This deliciously festive, yet super simple meal was inspired by lunch out at a local pub, where my husband had duck confit on a bed of lentils which had been cooked in beef stock. I loved the combination and I just knew it would go brilliantly with my braised red cabbage and some soft buttery mashed potato.
To keep things easy peasy, I simply roasted the duck with just a little salt and pepper, and used a pouch of ready prepared Merchant Gourmet Puy Lentils, but if you prefer to do the lentils from scratch, cook them in the stock and add a bay leaf for extra flavour. I used a Kallo Organic Beef Stock Cube to make the beef stock – the flavour is delicate enough not to overpower the duck (something I find can happen with other brands). I was actually surprised just how well the stock went with the duck.

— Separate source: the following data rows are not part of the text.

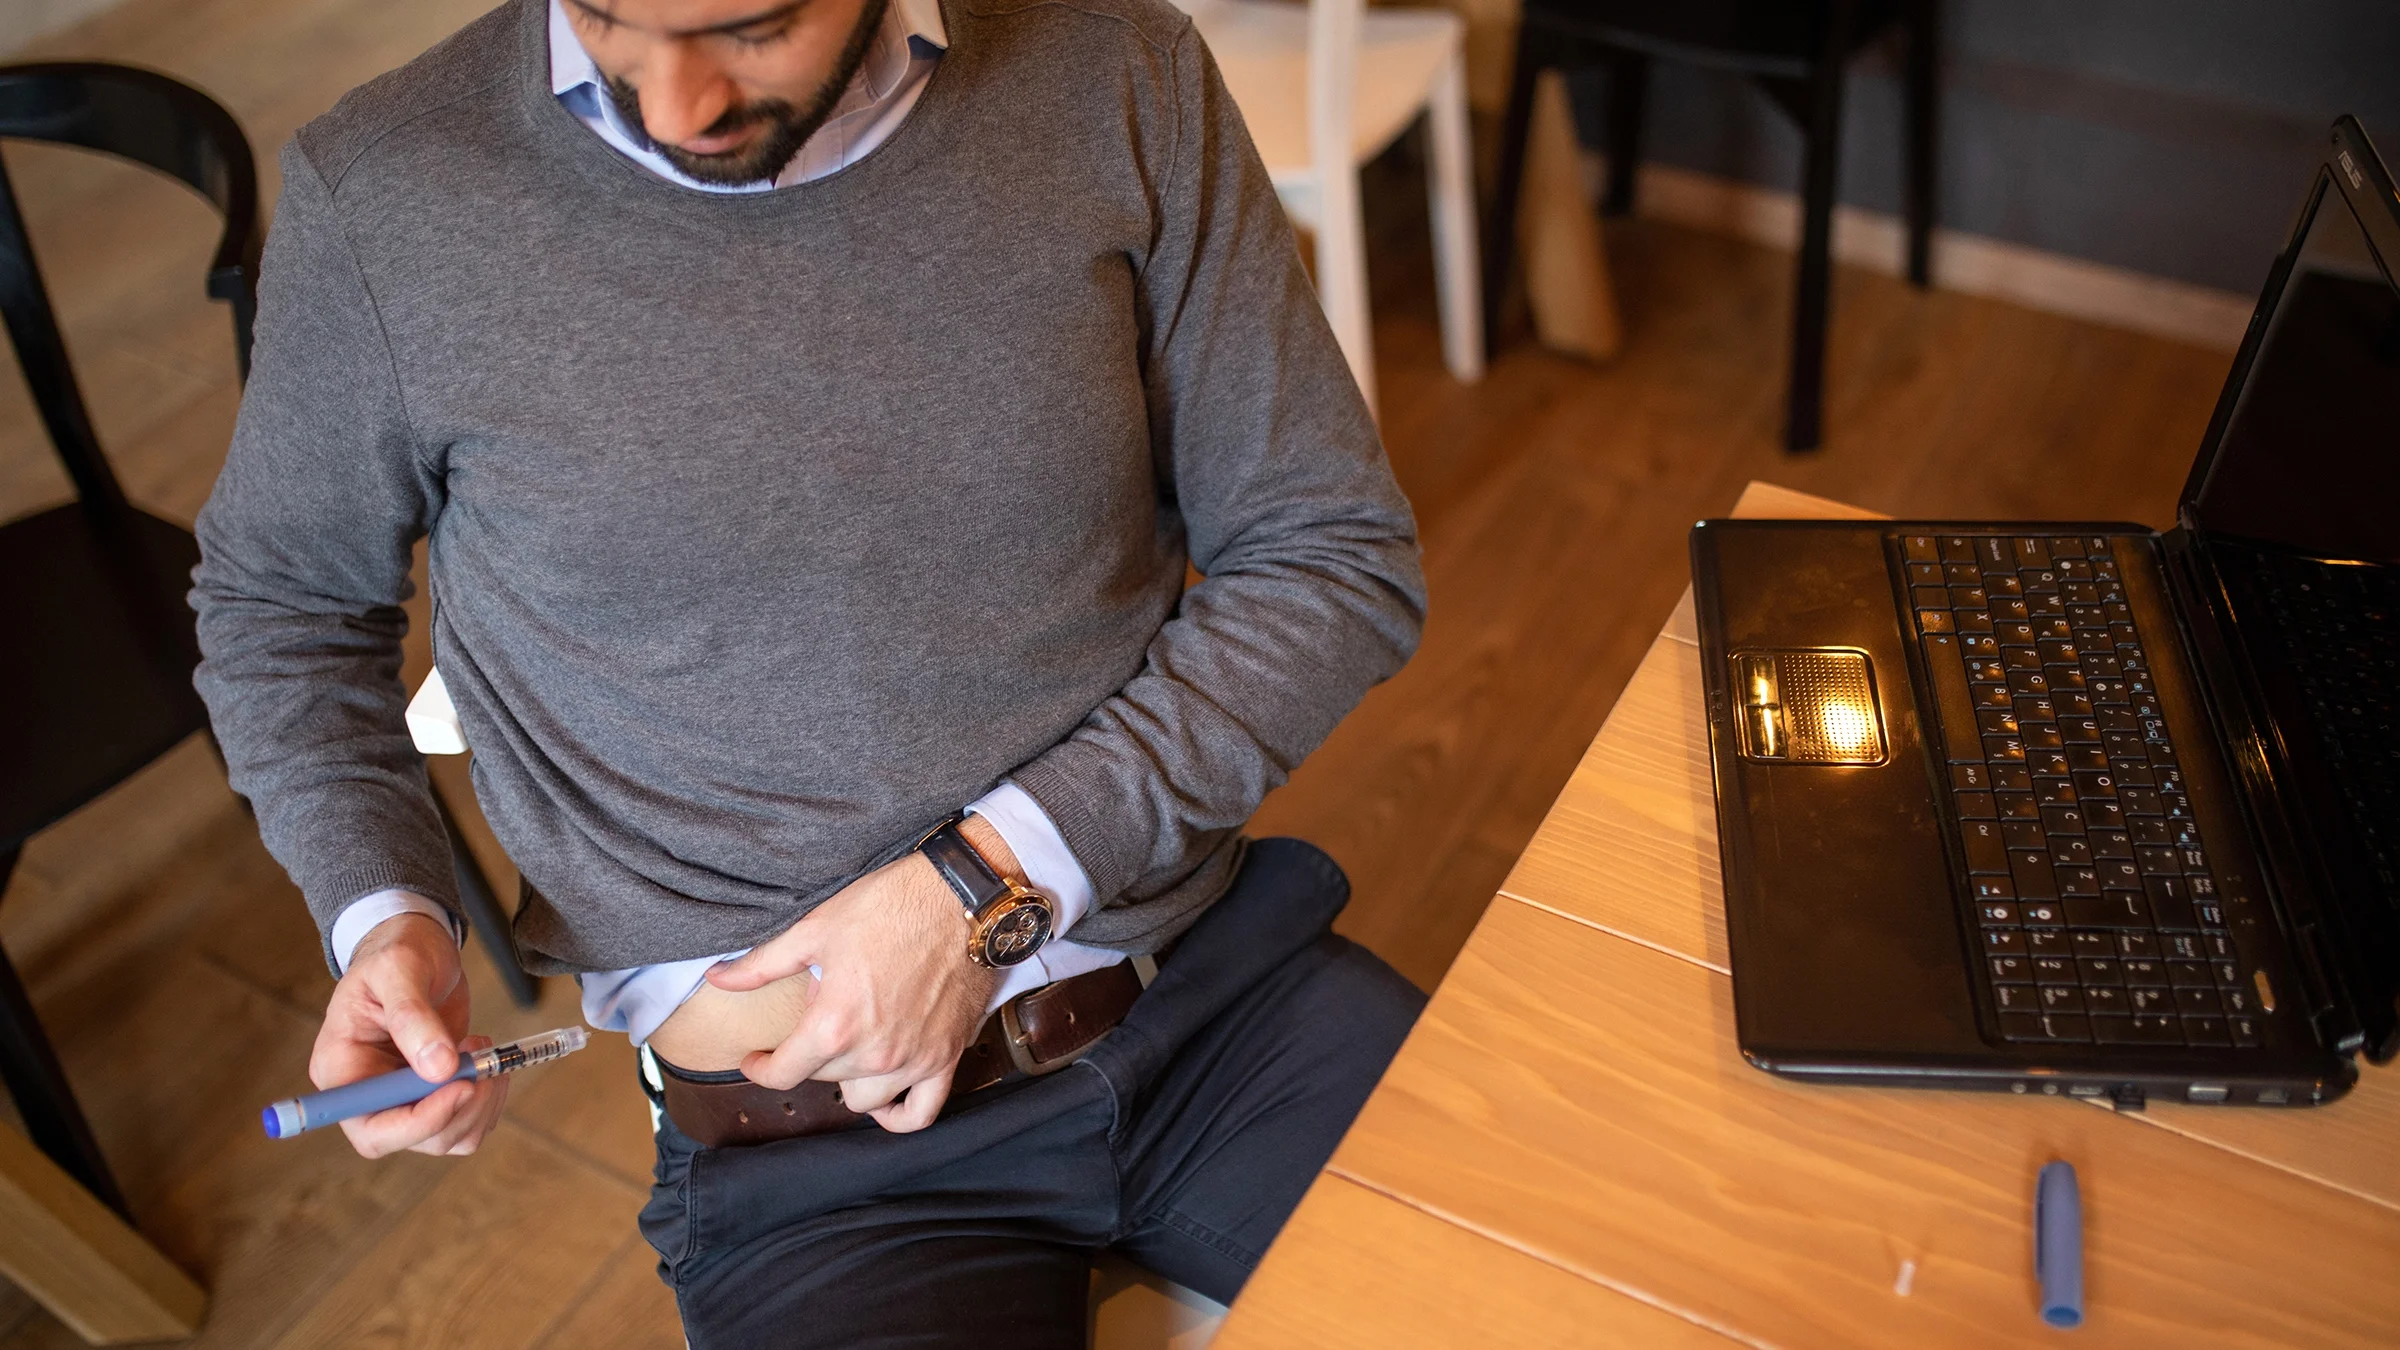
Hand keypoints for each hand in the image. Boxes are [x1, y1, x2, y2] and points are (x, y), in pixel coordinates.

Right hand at [310, 911, 507, 1158]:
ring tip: (486, 1052)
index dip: (419, 1122)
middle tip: (485, 1062)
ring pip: (448, 1137)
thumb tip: (439, 1069)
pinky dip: (489, 1100)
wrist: (417, 950)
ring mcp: (403, 1100)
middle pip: (415, 1139)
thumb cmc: (397, 953)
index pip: (372, 1129)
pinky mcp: (434, 1095)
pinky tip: (488, 1061)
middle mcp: (368, 1096)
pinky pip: (466, 1122)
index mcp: (341, 1071)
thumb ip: (413, 1016)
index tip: (463, 1086)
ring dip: (481, 1104)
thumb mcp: (399, 970)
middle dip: (460, 1108)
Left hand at [704, 819, 1013, 1132]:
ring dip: (848, 1079)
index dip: (760, 1068)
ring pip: (864, 1100)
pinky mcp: (946, 1058)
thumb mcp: (816, 928)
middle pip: (823, 1080)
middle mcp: (874, 1054)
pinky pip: (920, 1112)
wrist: (961, 899)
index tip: (755, 1060)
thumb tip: (718, 978)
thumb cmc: (889, 907)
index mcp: (835, 1025)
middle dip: (809, 1055)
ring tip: (847, 1049)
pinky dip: (897, 1115)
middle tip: (815, 1021)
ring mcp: (913, 1061)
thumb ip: (762, 964)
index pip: (783, 1074)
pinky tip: (883, 1100)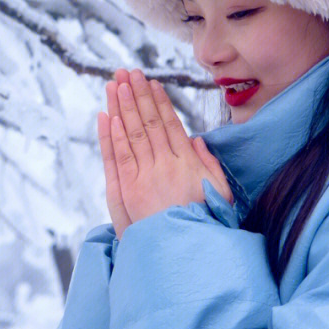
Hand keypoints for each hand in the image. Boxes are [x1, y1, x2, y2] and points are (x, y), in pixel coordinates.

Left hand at [98, 69, 231, 237]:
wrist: (186, 256)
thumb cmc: (205, 227)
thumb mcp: (220, 195)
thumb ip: (209, 165)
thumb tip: (197, 140)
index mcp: (189, 164)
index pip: (170, 124)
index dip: (160, 102)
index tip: (152, 84)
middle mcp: (166, 165)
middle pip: (148, 122)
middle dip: (137, 95)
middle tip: (128, 72)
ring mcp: (146, 176)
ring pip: (132, 133)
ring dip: (122, 106)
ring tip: (115, 84)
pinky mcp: (128, 191)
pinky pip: (119, 156)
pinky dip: (112, 134)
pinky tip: (108, 115)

If you haven’t got time to make the braised red cabbage, serve the duck, lentils and mashed potato with savoy cabbage and/or tenderstem broccoli instead.

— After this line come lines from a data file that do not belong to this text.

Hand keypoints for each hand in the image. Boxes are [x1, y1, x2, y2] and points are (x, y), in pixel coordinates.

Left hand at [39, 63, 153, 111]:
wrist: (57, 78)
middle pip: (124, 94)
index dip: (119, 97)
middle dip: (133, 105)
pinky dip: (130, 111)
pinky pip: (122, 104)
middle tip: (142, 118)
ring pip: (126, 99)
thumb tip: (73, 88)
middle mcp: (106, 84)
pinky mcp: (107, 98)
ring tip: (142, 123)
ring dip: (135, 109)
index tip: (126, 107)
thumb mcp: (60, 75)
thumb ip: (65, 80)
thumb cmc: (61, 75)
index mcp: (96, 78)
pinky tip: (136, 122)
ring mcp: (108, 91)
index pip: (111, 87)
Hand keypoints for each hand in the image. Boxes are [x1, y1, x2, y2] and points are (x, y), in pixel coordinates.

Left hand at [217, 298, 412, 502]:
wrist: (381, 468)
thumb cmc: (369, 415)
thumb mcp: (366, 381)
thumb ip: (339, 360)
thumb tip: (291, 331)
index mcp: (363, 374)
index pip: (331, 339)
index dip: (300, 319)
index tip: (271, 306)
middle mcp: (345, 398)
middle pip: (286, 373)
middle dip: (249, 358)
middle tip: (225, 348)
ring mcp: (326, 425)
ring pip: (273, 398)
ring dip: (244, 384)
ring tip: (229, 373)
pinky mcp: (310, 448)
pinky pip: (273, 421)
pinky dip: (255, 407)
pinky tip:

There is one small problem with this meal: the red cabbage and duck cook at totally different temperatures. The solution is either to use two different ovens or, if that is not an option for you, make the red cabbage ahead of time and reheat it. It reheats so easily, just place in a saucepan with 100ml of boiling water and cook until piping hot (about 5 minutes). I have written the recipe below, however, assuming you are using two ovens.
This would make a great Christmas Eve dinner. And, as a bonus, you will have already cooked the red cabbage ready for Christmas day, since my recipe for braised red cabbage serves 12. This meal would go brilliantly with a Pinot Noir from New Zealand or Chile.
- 4 duck legs
- 250g pouch ready-to-eat puy lentils
- 200ml beef stock
- 1kg potatoes
- 500g red cabbage
- First make the red cabbage. You can find the instructions and step by step photos here.
- When the red cabbage has 1 hour 20 minutes left to cook, preheat your other oven to 200C.
- Stab the duck legs all over using a fork or a sharp knife and sprinkle the duck with salt and pepper. Rub the salt and pepper all over the duck legs.
- Place the duck legs in a roasting tray and put the tray in the oven for 40 minutes.
- After 40 minutes, turn the oven up to 220C. Roast the duck for a further 10 minutes (50 minutes in total).
- While the duck is having its final 10 minutes, peel and chop your potatoes and put them on to boil.
- After the duck has had a total of 50 minutes in the oven. Remove the duck from the oven and place in a clean roasting tray. Cover loosely with foil. Don’t wash up the duck roasting tray. Allow the duck to rest for 15 minutes.
- While the duck is resting, put the stock in the duck roasting tray and bring to the boil. Tip in the ready prepared lentils and bring back to the boil. Turn off.
- Mash the potatoes with a little butter, salt and pepper and then serve the duck on a bed of lentils and stock with mashed potatoes and red cabbage on the side.